> Exercise: A word-for-word copy of the following listing is needed. Leave out its images.

> Source material:
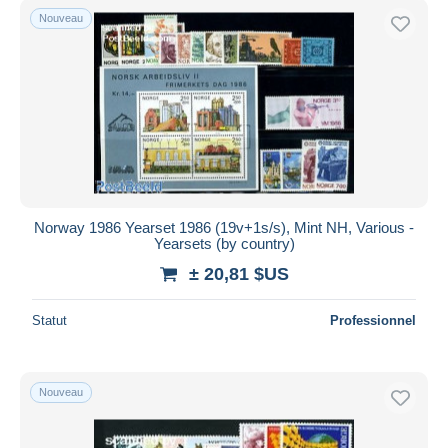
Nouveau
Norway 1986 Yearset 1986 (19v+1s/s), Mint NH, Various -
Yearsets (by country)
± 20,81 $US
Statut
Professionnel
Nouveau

> Answer below:
Nouveau
Norway 1986 Yearset 1986 (19v+1s/s), Mint NH, Various -
Yearsets (by country)
± 20,81 $US
Statut
Professionnel
Nouveau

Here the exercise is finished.